Using a label (-L datavol) makes it easier to mount and track the volume later — you don't need to know the exact device name, and /etc/fstab can reference LABEL=datavol instead of /dev/sdb1.

For XFS instead of ext4:

sudo parted -s /dev/sdb mklabel gpt mkpart primary xfs 0% 100%
sudo mkfs.xfs -L datavol /dev/sdb1

Mount

sudo mkdir -p /mnt/data
sudo mount -L datavol /mnt/data

Verify:

df -h /mnt/data

Persist across reboots

Add an entry to /etc/fstab so the volume mounts automatically on boot:

LABEL=datavol /mnt/data ext4 noatime,nodiratime,user_xattr,nofail 0 0

Warning

Use the nofail option to prevent the VM from blocking the boot process if the volume is unavailable (e.g. due to network issues). Remove nofail only if you want the VM to refuse to boot without the volume.

Note

The nobarrier mount option is not recommended. Volumes are accessed via a cache; ignoring the correct ordering of journal commits may corrupt your filesystem in case of a hardware problem.

Detach and Delete a Volume

Detach

Before detaching, unmount the volume inside the VM:

sudo umount /mnt/data

Then detach via Horizon or CLI.

Horizon: Navigate to Volumes > Volumes, open the volume's actions menu, select Manage Attachments, and click Detach Volume.

CLI:

openstack server remove volume <INSTANCE-NAME> <VOLUME-NAME>

Warning

Detaching a volume while it is still mounted is technically possible, but subsequent IO access to that device inside the VM will return I/O errors. Always unmount first.

After detaching, check that the volume is back in available status:

openstack volume show <VOLUME-NAME> -c status

Delete

Once detached, the volume can be deleted.

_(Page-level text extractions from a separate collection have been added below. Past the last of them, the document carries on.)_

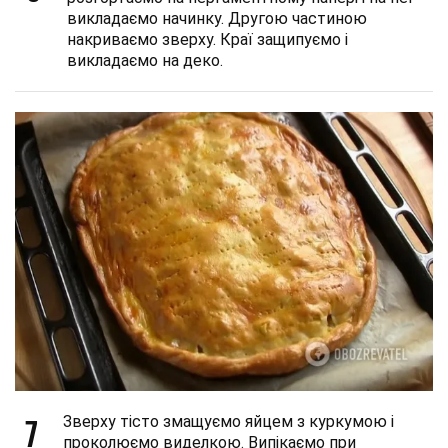
викладаємо начинку. Другою частиною
накриваємо зверху. Краї защипуємо і
викладаємо на деко.
7
Зверху тісто змащуємо яйцем з куркумою і
проколюємо виделкою. Випікаємо при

This cannot be undone.

openstack volume delete <VOLUME-NAME>

The volume enters deleting status and disappears from openstack volume list.

Identifying Volumes Inside a VM

When multiple volumes are attached to the same instance, you can map OpenStack volume IDs to block devices inside the guest.

Volumes appear under /dev/disk/by-id/ as entries of the form scsi-0QEMU_QEMU_HARDDISK_<ID>, where <ID> is a prefix of the OpenStack volume ID.

Example — from the OpenStack side:

openstack volume show data-vol-01 -c id -c attachments
| id          | 71bd47d8-b51e-4f12-9c51-0445fc36c9e4             |
| attachments | Attached to my-vm on /dev/sdb                     |

Inside the VM:

ls /dev/disk/by-id/
scsi-0QEMU_QEMU_HARDDISK_71bd47d8-b51e-4f12-9

The fragment 71bd47d8-b51e-4f12-9 matches the beginning of the volume ID 71bd47d8-b51e-4f12-9c51-0445fc36c9e4.